Harvard's $36.9 billion endowment, the world's largest, was managed aggressively during the U.S. real estate boom, producing prodigious returns, enabling a grand expansion that was eventually used to almost double the size of the Ivy League school, Forbes Magazine reported Sunday.
But Harvard possessed derivative securities that exposed it to $7.2 billion in commodities and foreign stocks -- and when prices of both started crashing last year, the university faced demands from counter-parties, such as the Wall Street investment banks JPMorgan Chase and Goldman Sachs, for more collateral.

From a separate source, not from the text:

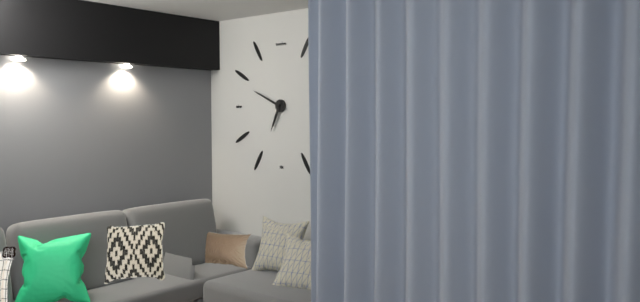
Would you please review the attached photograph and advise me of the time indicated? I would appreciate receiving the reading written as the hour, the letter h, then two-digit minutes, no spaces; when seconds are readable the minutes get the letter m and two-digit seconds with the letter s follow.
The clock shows 6h49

Harvard, however, did not have cash on hand to meet margin calls, Thanks to the derivatives, the university held a 105 percent long position in the risky assets, which Forbes said was like putting every dollar of a portfolio to work and then borrowing another 5 percent to buy more stocks.
Now the endowment is stretched, Forbes said. If the fiscal year ends with the endowment down to about $24 billion, the university reportedly will be drawing down half again as high a percentage of its assets as it did in 2004, the last time the endowment was roughly that size.